■ Directions for this task ■
Each record is to be printed exactly as given, down to the last mark.

Structure-from-motion data:
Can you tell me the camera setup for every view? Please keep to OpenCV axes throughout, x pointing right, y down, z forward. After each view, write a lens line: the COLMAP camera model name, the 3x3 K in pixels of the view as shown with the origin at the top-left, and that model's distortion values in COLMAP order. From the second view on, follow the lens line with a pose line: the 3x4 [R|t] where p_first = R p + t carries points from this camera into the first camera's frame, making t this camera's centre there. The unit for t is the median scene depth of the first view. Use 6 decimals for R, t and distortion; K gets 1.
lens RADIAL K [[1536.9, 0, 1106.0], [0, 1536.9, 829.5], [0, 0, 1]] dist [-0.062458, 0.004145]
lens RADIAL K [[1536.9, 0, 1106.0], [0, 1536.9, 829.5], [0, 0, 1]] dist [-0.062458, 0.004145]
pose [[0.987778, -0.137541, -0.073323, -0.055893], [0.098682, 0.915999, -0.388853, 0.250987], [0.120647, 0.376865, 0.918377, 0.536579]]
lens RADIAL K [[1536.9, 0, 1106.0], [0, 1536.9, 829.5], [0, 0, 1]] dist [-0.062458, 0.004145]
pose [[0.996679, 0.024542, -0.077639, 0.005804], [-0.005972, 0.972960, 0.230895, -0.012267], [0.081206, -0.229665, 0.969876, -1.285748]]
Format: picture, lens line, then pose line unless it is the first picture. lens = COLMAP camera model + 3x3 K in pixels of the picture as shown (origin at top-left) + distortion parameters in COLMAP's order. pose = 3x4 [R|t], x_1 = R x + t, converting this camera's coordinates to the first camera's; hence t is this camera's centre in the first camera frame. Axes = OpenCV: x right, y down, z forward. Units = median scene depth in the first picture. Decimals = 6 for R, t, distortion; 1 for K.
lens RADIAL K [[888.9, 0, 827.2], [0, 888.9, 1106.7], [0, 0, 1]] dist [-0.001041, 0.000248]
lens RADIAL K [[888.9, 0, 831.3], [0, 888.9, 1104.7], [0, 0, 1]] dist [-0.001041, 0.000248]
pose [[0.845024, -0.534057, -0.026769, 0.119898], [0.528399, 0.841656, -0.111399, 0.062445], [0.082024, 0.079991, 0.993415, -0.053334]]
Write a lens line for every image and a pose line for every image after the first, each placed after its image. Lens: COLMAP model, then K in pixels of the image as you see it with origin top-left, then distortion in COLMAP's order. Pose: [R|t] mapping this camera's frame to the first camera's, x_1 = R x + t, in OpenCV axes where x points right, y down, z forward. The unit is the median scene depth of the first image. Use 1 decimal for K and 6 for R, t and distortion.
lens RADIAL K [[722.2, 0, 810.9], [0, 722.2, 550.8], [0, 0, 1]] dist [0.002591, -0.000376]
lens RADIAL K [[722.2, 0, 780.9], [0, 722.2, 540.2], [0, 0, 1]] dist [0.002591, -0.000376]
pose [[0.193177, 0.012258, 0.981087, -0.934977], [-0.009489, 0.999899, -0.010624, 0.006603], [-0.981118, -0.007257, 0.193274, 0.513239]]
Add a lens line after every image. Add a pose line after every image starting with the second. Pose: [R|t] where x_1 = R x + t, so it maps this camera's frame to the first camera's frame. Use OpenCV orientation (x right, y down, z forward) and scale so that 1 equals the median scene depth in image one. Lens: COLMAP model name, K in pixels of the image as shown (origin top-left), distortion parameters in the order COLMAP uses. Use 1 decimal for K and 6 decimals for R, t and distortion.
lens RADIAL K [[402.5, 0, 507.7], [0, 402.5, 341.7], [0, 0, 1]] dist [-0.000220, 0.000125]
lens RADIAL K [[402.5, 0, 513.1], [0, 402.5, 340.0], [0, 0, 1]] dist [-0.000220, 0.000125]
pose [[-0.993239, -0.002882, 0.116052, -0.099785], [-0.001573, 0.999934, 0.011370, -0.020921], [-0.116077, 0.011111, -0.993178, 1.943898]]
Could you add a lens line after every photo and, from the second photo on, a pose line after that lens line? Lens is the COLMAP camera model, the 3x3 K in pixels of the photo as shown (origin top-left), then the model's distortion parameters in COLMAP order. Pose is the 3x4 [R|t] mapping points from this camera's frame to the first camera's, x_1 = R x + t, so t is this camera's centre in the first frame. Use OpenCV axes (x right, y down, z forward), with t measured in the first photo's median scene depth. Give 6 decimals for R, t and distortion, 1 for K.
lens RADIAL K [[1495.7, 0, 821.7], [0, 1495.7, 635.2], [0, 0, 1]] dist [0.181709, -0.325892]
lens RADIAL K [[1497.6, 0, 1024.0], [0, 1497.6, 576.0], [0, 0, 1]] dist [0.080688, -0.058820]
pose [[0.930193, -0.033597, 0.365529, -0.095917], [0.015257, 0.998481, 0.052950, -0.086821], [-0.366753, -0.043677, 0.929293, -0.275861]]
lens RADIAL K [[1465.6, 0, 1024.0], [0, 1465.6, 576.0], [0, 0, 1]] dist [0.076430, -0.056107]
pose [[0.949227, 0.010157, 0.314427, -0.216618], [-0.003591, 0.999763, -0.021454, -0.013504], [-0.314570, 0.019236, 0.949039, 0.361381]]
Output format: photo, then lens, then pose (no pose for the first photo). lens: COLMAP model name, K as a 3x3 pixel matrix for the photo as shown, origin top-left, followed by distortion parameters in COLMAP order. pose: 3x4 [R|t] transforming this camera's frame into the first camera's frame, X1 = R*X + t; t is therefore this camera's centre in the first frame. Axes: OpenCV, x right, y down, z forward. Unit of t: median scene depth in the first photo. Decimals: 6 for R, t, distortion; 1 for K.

■ Output of the task ■
Can you tell me the camera setup for every view? Please keep to OpenCV axes throughout, x pointing right, y down, z forward. After each view, write a lens line: the COLMAP camera model name, the 3x3 K in pixels of the view as shown with the origin at the top-left, and that model's distortion values in COLMAP order. From the second view on, follow the lens line with a pose line: the 3x4 [R|t] where p_first = R p + t carries points from this camera into the first camera's frame, making t this camera's centre there. The unit for t is the median scene depth of the first view. Use 6 decimals for R, t and distortion; K gets 1.
lens RADIAL K [[1536.9, 0, 1106.0], [0, 1536.9, 829.5], [0, 0, 1]] dist [-0.062458, 0.004145]
lens RADIAL K [[1536.9, 0, 1106.0], [0, 1536.9, 829.5], [0, 0, 1]] dist [-0.062458, 0.004145]
pose [[0.987778, -0.137541, -0.073323, -0.055893], [0.098682, 0.915999, -0.388853, 0.250987], [0.120647, 0.376865, 0.918377, 0.536579]]
lens RADIAL K [[1536.9, 0, 1106.0], [0, 1536.9, 829.5], [0, 0, 1]] dist [-0.062458, 0.004145]
pose [[0.996679, 0.024542, -0.077639, 0.005804], [-0.005972, 0.972960, 0.230895, -0.012267], [0.081206, -0.229665, 0.969876, -1.285748]]
Format: picture, lens line, then pose line unless it is the first picture. lens = COLMAP camera model + 3x3 K in pixels of the picture as shown (origin at top-left) + distortion parameters in COLMAP's order. pose = 3x4 [R|t], x_1 = R x + t, converting this camera's coordinates to the first camera's; hence t is this camera's centre in the first camera frame. Axes = OpenCV: x right, y down, z forward. Units = median scene depth in the first picture. Decimals = 6 for R, t, distortion; 1 for K.
lens RADIAL K [[888.9, 0, 827.2], [0, 888.9, 1106.7], [0, 0, 1]] dist [-0.001041, 0.000248]
lens RADIAL K [[888.9, 0, 831.3], [0, 888.9, 1104.7], [0, 0, 1]] dist [-0.001041, 0.000248]
pose [[0.845024, -0.534057, -0.026769, 0.119898], [0.528399, 0.841656, -0.111399, 0.062445], [0.082024, 0.079991, 0.993415, -0.053334]]
Write a lens line for every image and a pose line for every image after the first, each placed after its image. Lens: COLMAP model, then K in pixels of the image as you see it with origin top-left, then distortion in COLMAP's order. Pose: [R|t] mapping this camera's frame to the first camera's, x_1 = R x + t, in OpenCV axes where x points right, y down, z forward. The unit is the median scene depth of the first image. Use 1 decimal for K and 6 for R, t and distortion.
lens RADIAL K [[722.2, 0, 810.9], [0, 722.2, 550.8], [0, 0, 1]] dist [0.002591, -0.000376]
lens RADIAL K [[722.2, 0, 780.9], [0, 722.2, 540.2], [0, 0, 1]] dist [0.002591, -0.000376]
pose [[0.193177, 0.012258, 0.981087, -0.934977], [-0.009489, 0.999899, -0.010624, 0.006603], [-0.981118, -0.007257, 0.193274, 0.513239]]
Add a lens line after every image. Add a pose line after every image starting with the second. Pose: [R|t] where x_1 = R x + t, so it maps this camera's frame to the first camera's frame. Use OpenCV orientation (x right, y down, z forward) and scale so that 1 equals the median scene depth in image one. Lens: COLMAP model name, K in pixels of the image as shown (origin top-left), distortion parameters in the order COLMAP uses. Use 1 decimal for K and 6 decimals for R, t and distortion.
lens RADIAL K [[402.5, 0, 507.7], [0, 402.5, 341.7], [0, 0, 1]] dist [-0.000220, 0.000125]
lens RADIAL K [[402.5, 0, 513.1], [0, 402.5, 340.0], [0, 0, 1]] dist [-0.000220, 0.000125]
pose [[-0.993239, -0.002882, 0.116052, -0.099785], [-0.001573, 0.999934, 0.011370, -0.020921], [-0.116077, 0.011111, -0.993178, 1.943898]]
Could you add a lens line after every photo and, from the second photo on, a pose line after that lens line? Lens is the COLMAP camera model, the 3x3 K in pixels of the photo as shown (origin top-left), then the model's distortion parameters in COLMAP order. Pose is the 3x4 [R|t] mapping points from this camera's frame to the first camera's, x_1 = R x + t, so t is this camera's centre in the first frame. Use OpenCV axes (x right, y down, z forward), with t measured in the first photo's median scene depth. Give 6 decimals for R, t and distortion, 1 for K.
lens RADIAL K [[1495.7, 0, 821.7], [0, 1495.7, 635.2], [0, 0, 1]] dist [0.181709, -0.325892]
lens RADIAL K [[1497.6, 0, 1024.0], [0, 1497.6, 576.0], [0, 0, 1]] dist [0.080688, -0.058820]
pose [[0.930193, -0.033597, 0.365529, -0.095917], [0.015257, 0.998481, 0.052950, -0.086821], [-0.366753, -0.043677, 0.929293, -0.275861]]
lens RADIAL K [[1465.6, 0, 1024.0], [0, 1465.6, 576.0], [0, 0, 1]] dist [0.076430, -0.056107]
pose [[0.949227, 0.010157, 0.314427, -0.216618], [-0.003591, 0.999763, -0.021454, -0.013504], [-0.314570, 0.019236, 0.949039, 0.361381]]
Output format: photo, then lens, then pose (no pose for the first photo). lens: COLMAP model name, K as a 3x3 pixel matrix for the photo as shown, origin top-left, followed by distortion parameters in COLMAP order. pose: 3x4 [R|t] transforming this camera's frame into the first camera's frame, X1 = R*X + t; t is therefore this camera's centre in the first frame. Axes: OpenCV, x right, y down, z forward. Unit of t: median scene depth in the first photo. Decimals: 6 for R, t, distortion; 1 for K.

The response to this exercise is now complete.